In gratitude, the NIN frontman has released his latest album, In Slip, as a free download. A message on the download site says “As a thank you to our fans for your continued support, we are giving away the new Nine Inch Nails album one hundred percent free.” The album can also be streamed through iLike (something R.E.M. also did with their latest album). Radiohead, meanwhile, said recently that the “pay what you want” release of In Rainbows — which Reznor criticized as “insincere” and a “bait-and-switch tactic” — was “a one-off” and won’t be repeated.

Update:

My friend David Usher, a musician who writes a blog about social media at CloudID, says Radiohead and Trent Reznor have the resources to do whatever they want with their music, but that doesn’t really help up and coming artists find a new business model.

Media shifting online: IDG’s success story

There’s a fascinating piece in the New York Times looking at IDG — the world’s largest publisher of tech-related magazines — and how it has been transformed from a print entity into what has increasingly become an online-only entity:

“In 2002, 86 percent of the revenue from I.D.G.’s publications came from print and 14 percent online. These days, 52 percent of the revenue is from online ads, while 48 percent is from the print side.”

That’s a remarkable shift. In some cases, magazines continue to be printed but come together primarily online, and in other cases — such as InfoWorld — the print magazine has been closed completely and the publication is solely online. And the business is better:

“Today, I.D.G. says, the InfoWorld Web site is generating ad revenue of $1.6 million a month with operating profit margins of 37 percent. A year earlier, when it had both print and online versions, InfoWorld had a slight operating loss on monthly revenue of $1.5 million.”

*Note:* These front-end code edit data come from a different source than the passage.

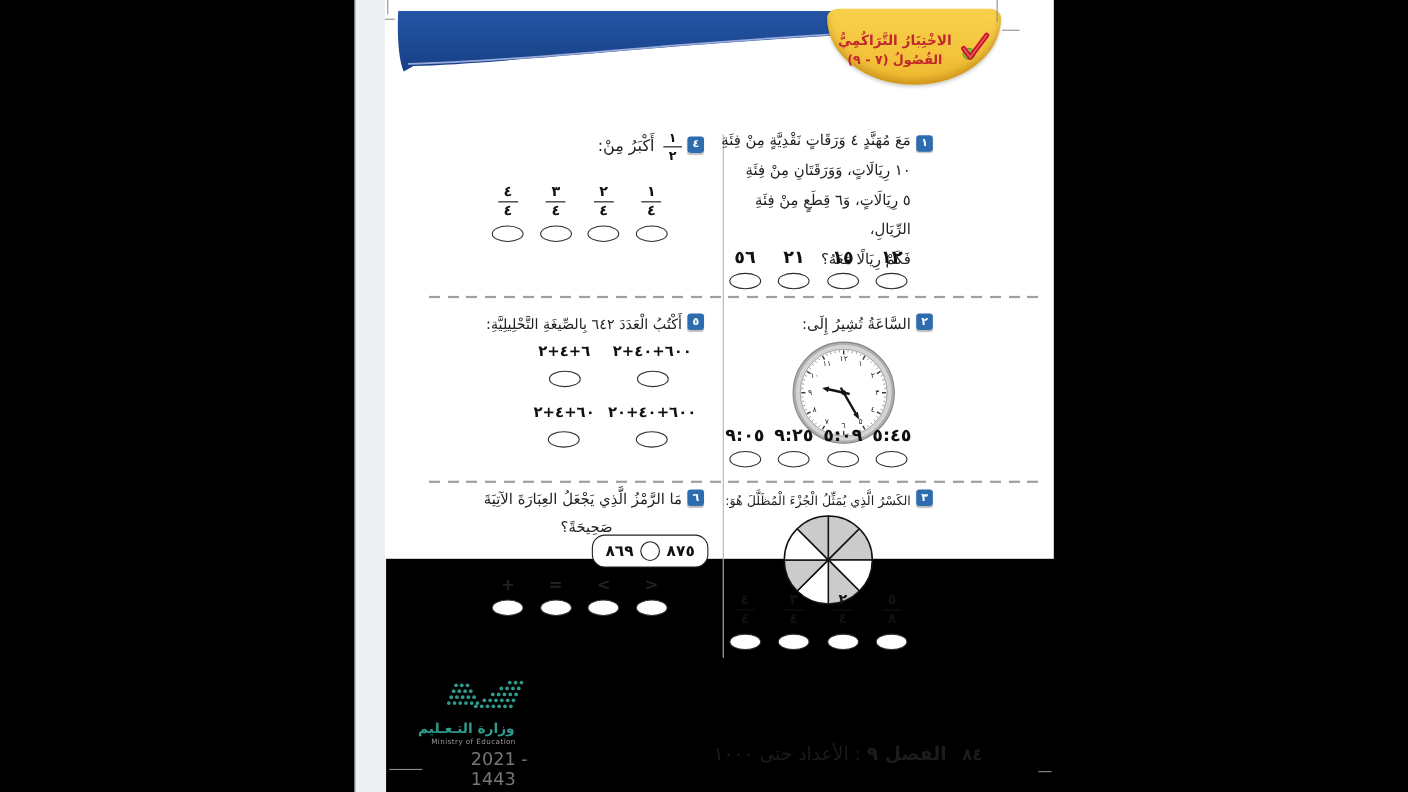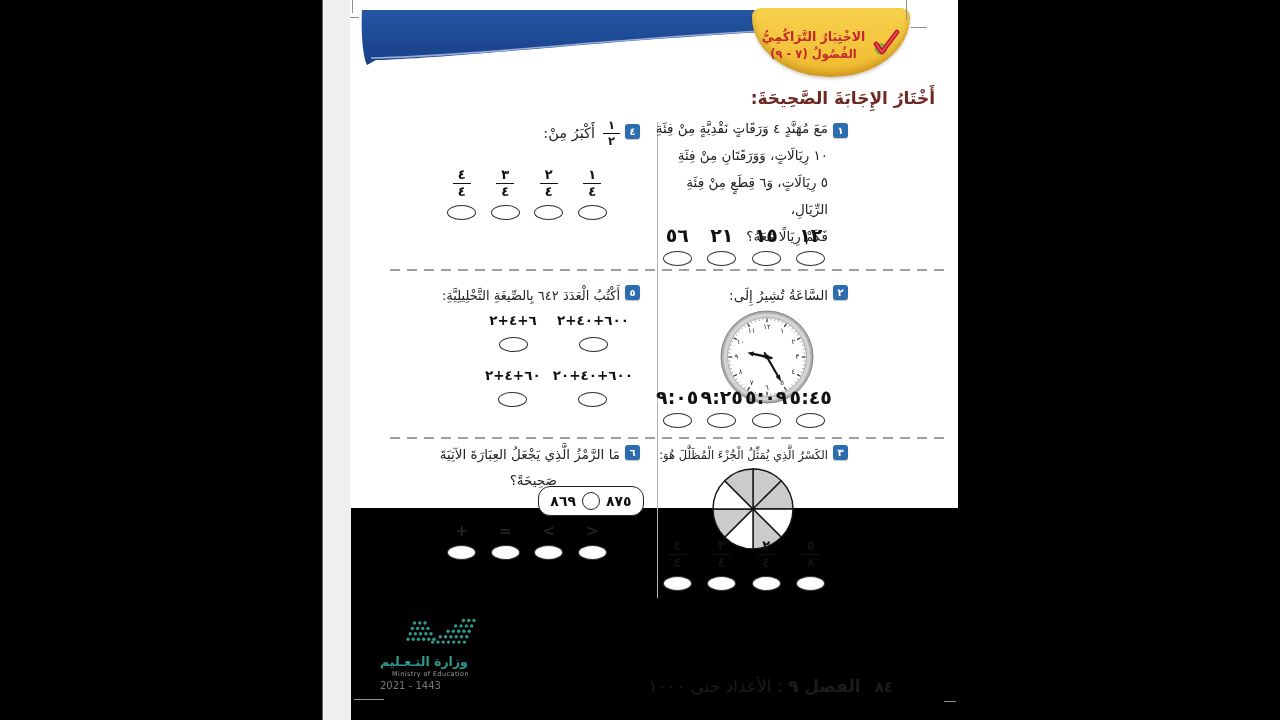"أَخْتَارُ الإِجَابَةَ الصَّحِيحَةَ:" div.heading { html: <div>أَخْتَارُ الإِجَابَةَ الصَّحِيحَةَ:</div> -> none }
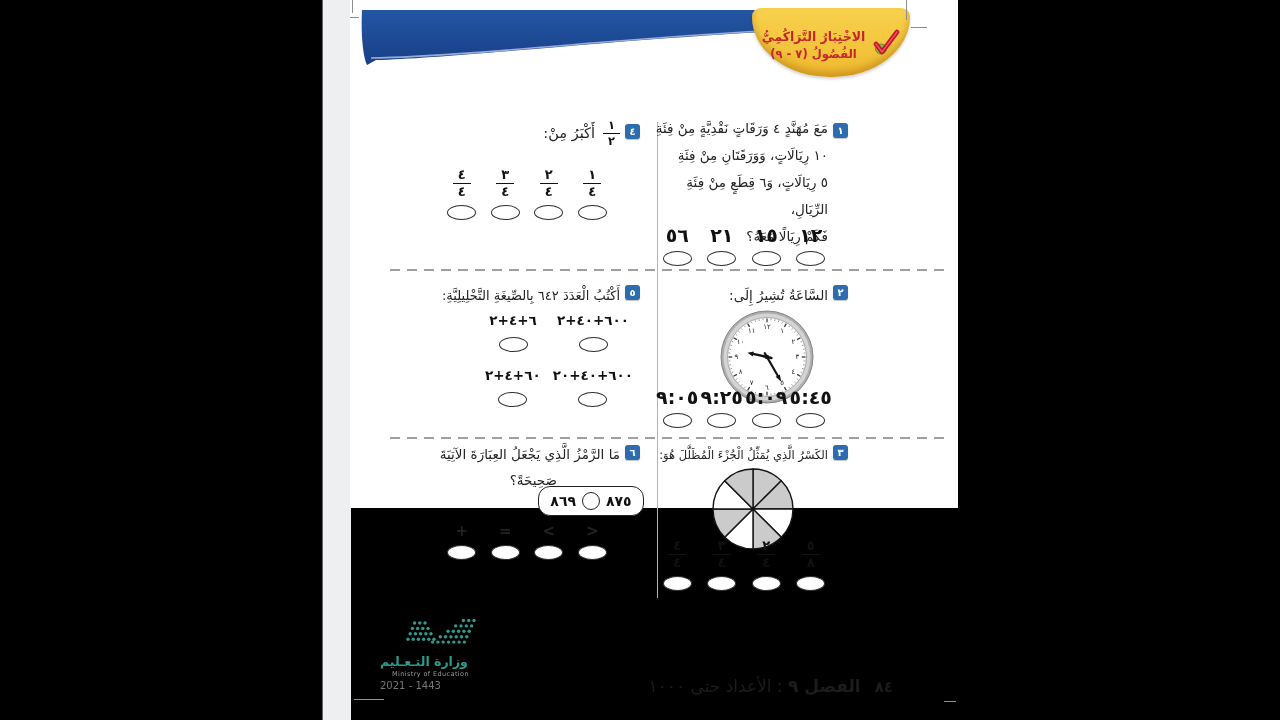"٥٦" .opt-num { font-size: 19px -> 16px }
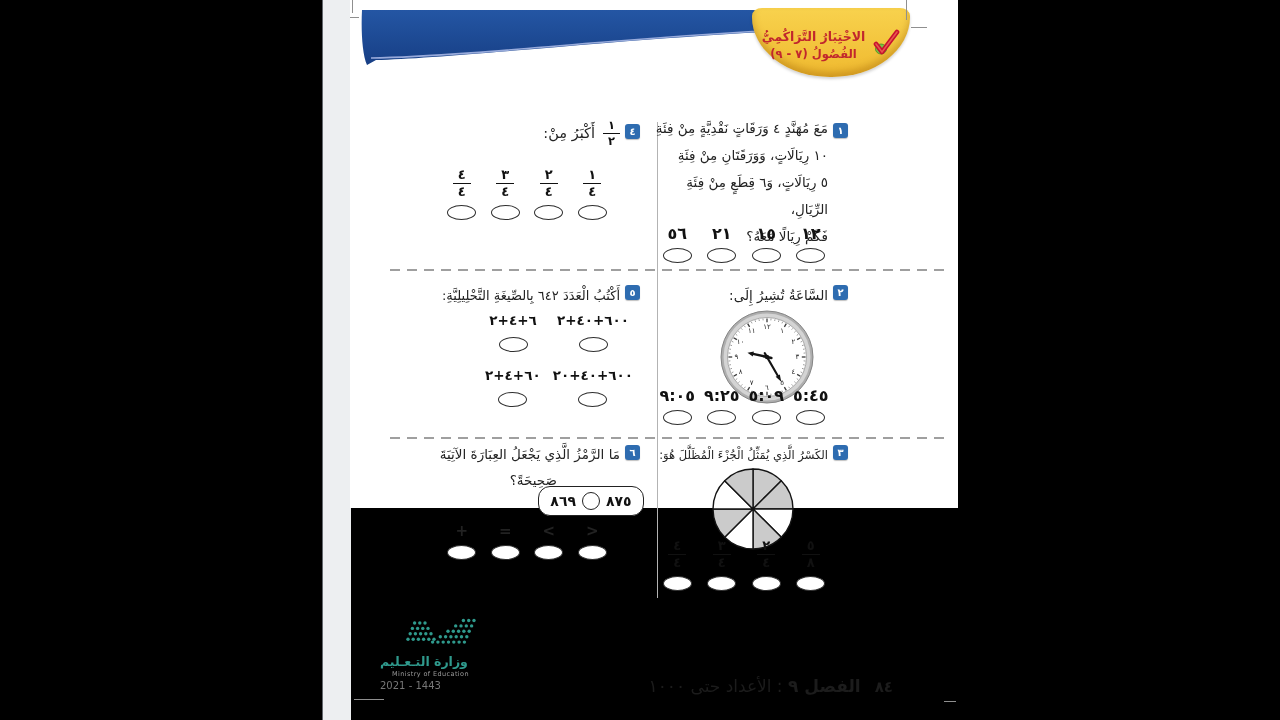"2021 - 1443" .logo-yr { font-size: 10px -> 16px; margin-left: none -> 48px }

There is a dark lining to the silver cloud, however — the story says that IDG’s staff levels are 50-per-cent below where they were when the transformation started:

“By then, the editorial staff was down to its current level of 17 people, about half the number in 2002, and way below the peak of nearly 100 during the technology spending boom of the late 1990s.”

Still, a fascinating tale of one publisher that took the bull by the horns and made the change deliberately. As former editor Stewart Alsop says near the end of the piece: “What’s happening at I.D.G. is a fairly accurate map for every other publishing organization. Get over it, it’s going to happen.”